Action item
Reproduce word for word the part of the passage on terrorism and national security between "Is it too hard" and "to believe B.", inclusive.

Is it too hard to say that the best method of terrorism prevention is to seek for residents of other countries the things we seek for ourselves in the U.S.A? That international problems require international solutions? According to the evidence, the answer is yes.

The lesson of the Bush years is that our nation is not omnipotent, and that the huge sums we spend on military power are hugely superfluous to the national interest. Alas, citizens of this country are too arrogant to believe A, and too frightened to believe B.

I would add that one thing I still don't see from Democrats on these issues is the correct atmospherics of confidence. When the candidates talk about most things, they talk about them with an apparent air that they believe everything they're saying. But when they talk about terrorism or Iraq they have a tendency, in my view, to often sound like they're stuck in 2002 -- nervous, defensive, cautious.

You may be right. But both Clinton and Obama sound pretty good on the issue of terrorism/national security to me (not that I necessarily like the substance of what they're saying). They're both clear, confident, and articulate when discussing the subject. Too confident, if anything.

Data for review

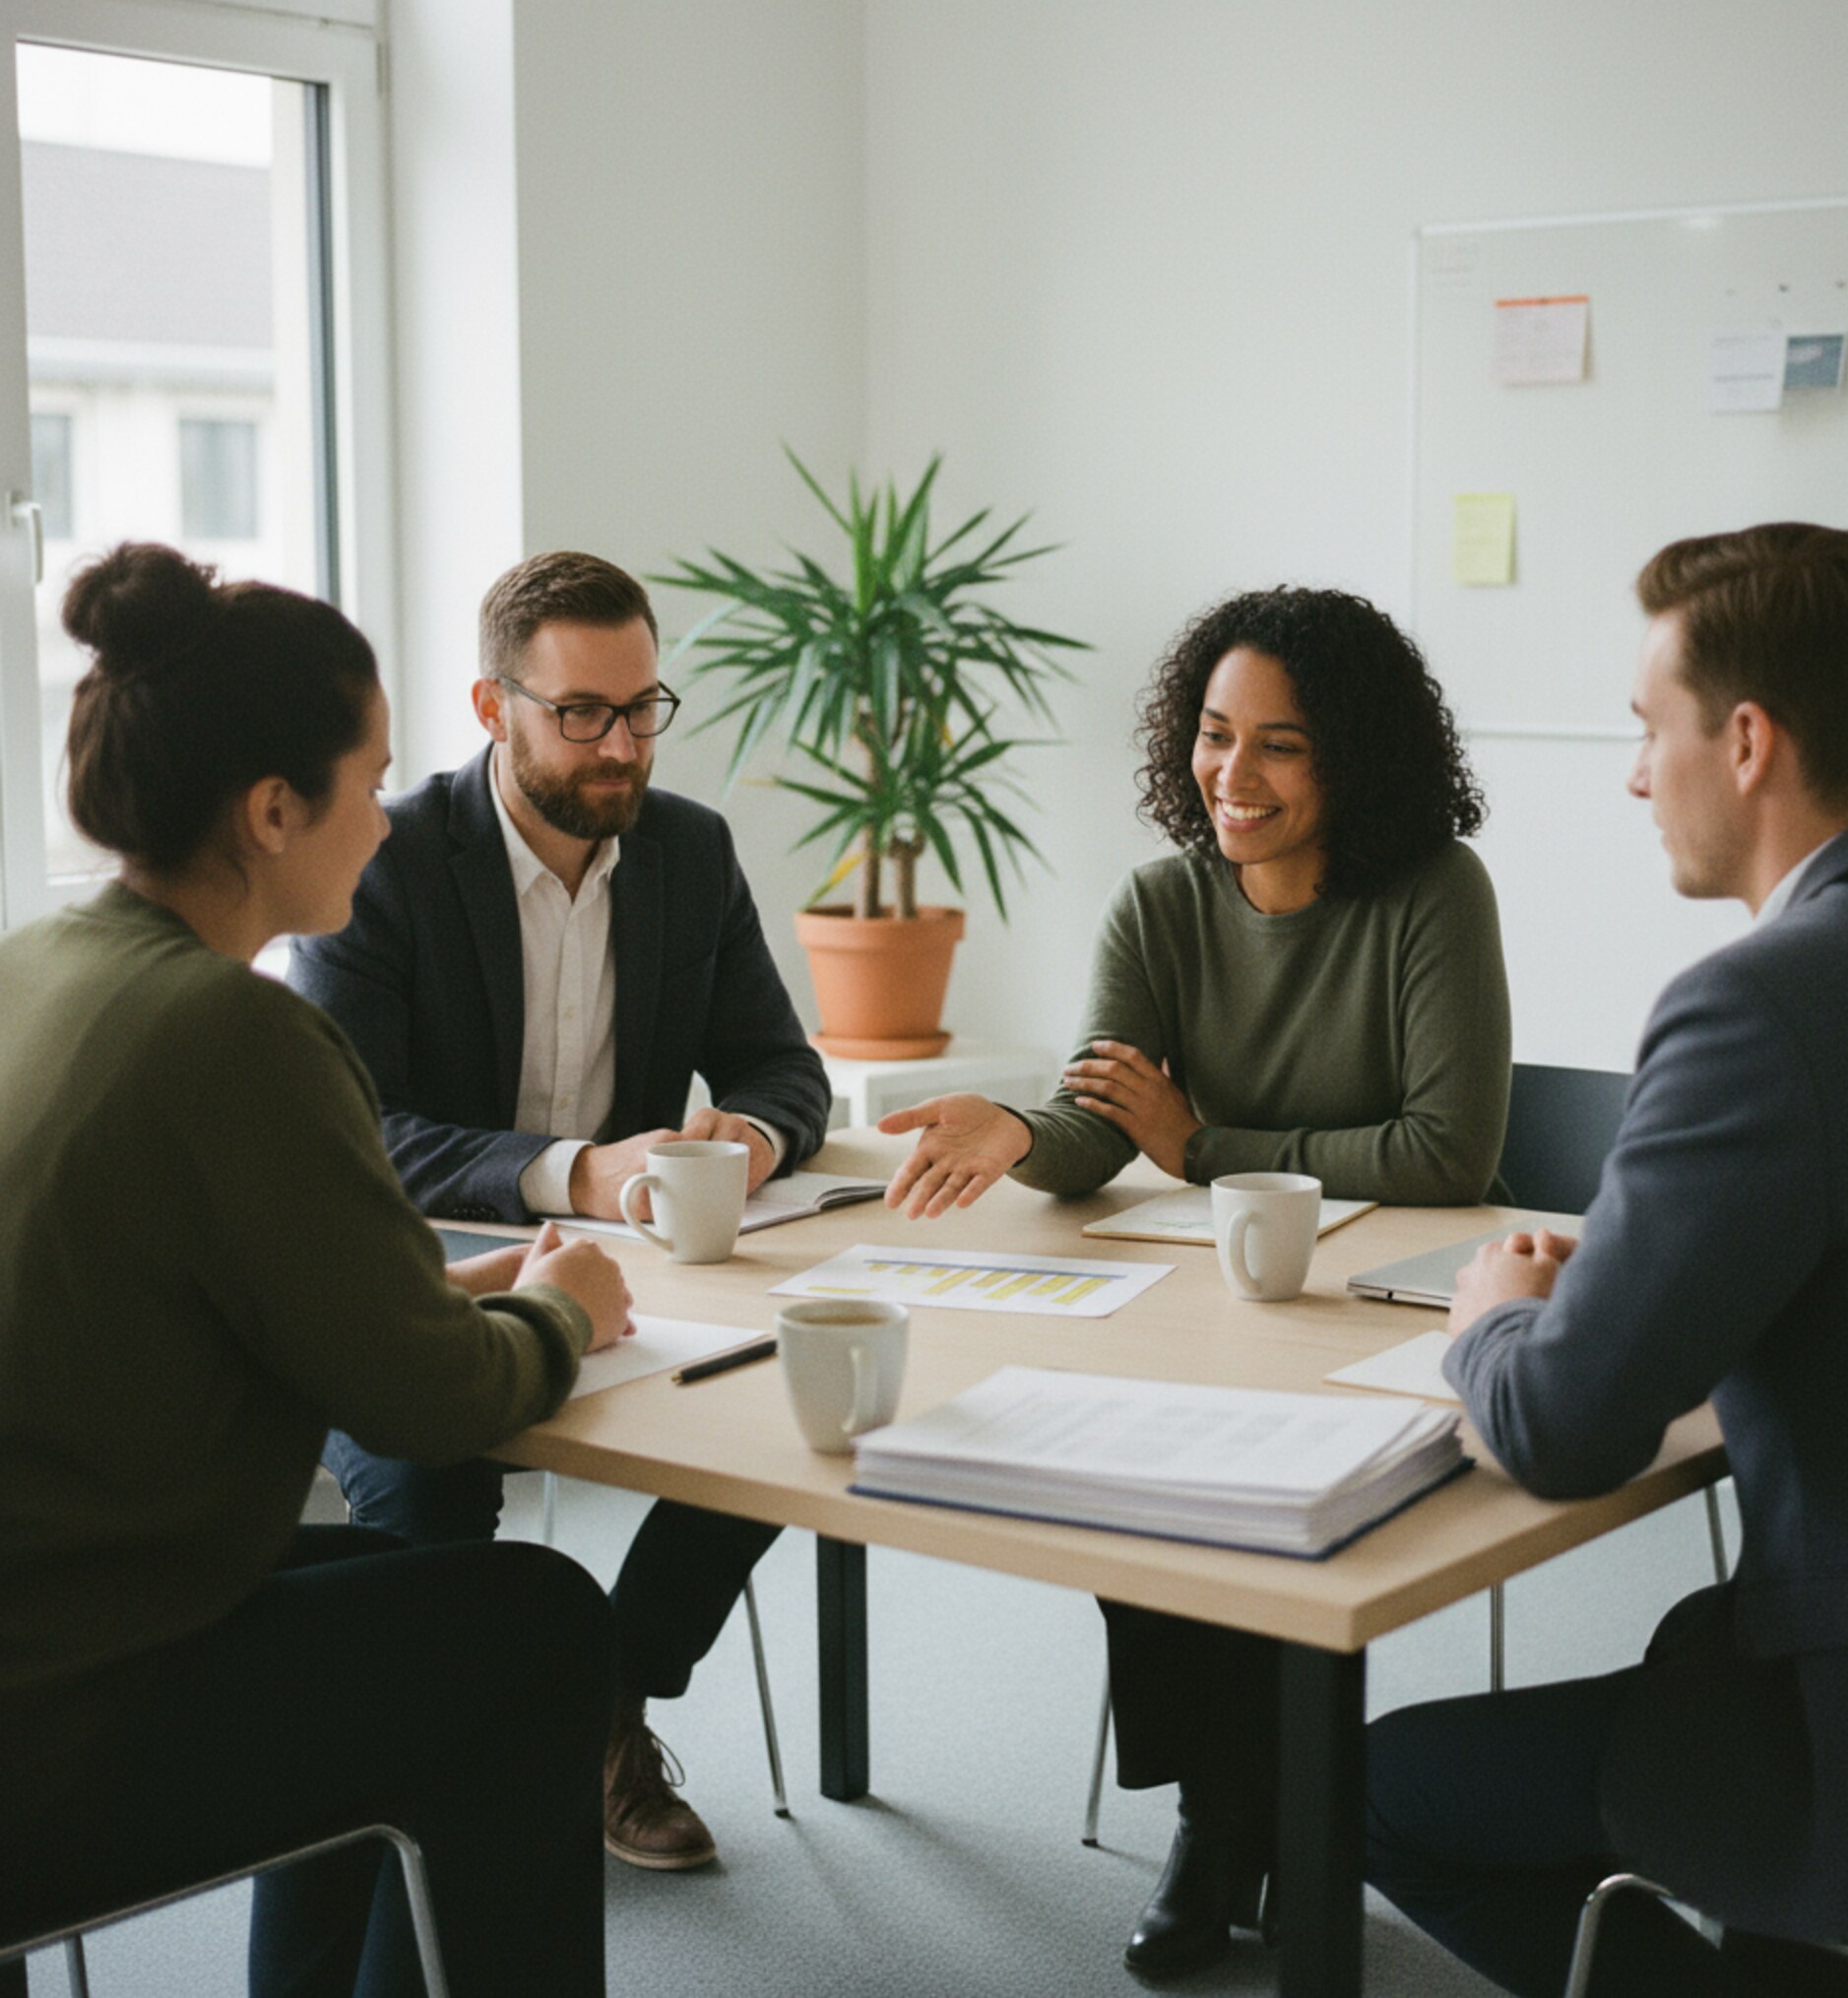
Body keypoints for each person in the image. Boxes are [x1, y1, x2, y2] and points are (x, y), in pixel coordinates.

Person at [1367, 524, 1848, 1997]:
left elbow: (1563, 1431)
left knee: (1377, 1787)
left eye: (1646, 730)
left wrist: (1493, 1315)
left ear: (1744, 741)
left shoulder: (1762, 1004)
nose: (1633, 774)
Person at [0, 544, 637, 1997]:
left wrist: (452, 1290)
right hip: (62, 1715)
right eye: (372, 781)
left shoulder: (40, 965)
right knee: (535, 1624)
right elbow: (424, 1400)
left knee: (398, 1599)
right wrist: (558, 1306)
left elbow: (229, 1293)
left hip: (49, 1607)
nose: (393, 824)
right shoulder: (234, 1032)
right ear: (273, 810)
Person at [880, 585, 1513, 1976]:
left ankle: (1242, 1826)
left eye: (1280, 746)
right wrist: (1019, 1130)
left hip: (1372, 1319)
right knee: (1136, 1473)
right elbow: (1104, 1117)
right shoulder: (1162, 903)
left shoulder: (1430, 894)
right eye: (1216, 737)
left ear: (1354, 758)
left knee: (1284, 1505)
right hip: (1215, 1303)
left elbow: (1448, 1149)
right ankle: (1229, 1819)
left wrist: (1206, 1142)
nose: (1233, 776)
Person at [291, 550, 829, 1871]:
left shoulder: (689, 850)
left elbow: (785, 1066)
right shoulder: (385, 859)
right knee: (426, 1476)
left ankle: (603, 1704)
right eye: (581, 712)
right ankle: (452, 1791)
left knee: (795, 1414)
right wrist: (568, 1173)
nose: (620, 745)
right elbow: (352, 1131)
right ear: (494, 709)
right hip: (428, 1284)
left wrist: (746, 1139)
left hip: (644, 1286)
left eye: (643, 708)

Answer to this problem
Is it too hard to say that the best method of terrorism prevention is to seek for residents of other countries the things we seek for ourselves in the U.S.A? That international problems require international solutions? According to the evidence, the answer is yes.

The lesson of the Bush years is that our nation is not omnipotent, and that the huge sums we spend on military power are hugely superfluous to the national interest. Alas, citizens of this country are too arrogant to believe A, and too frightened to believe B.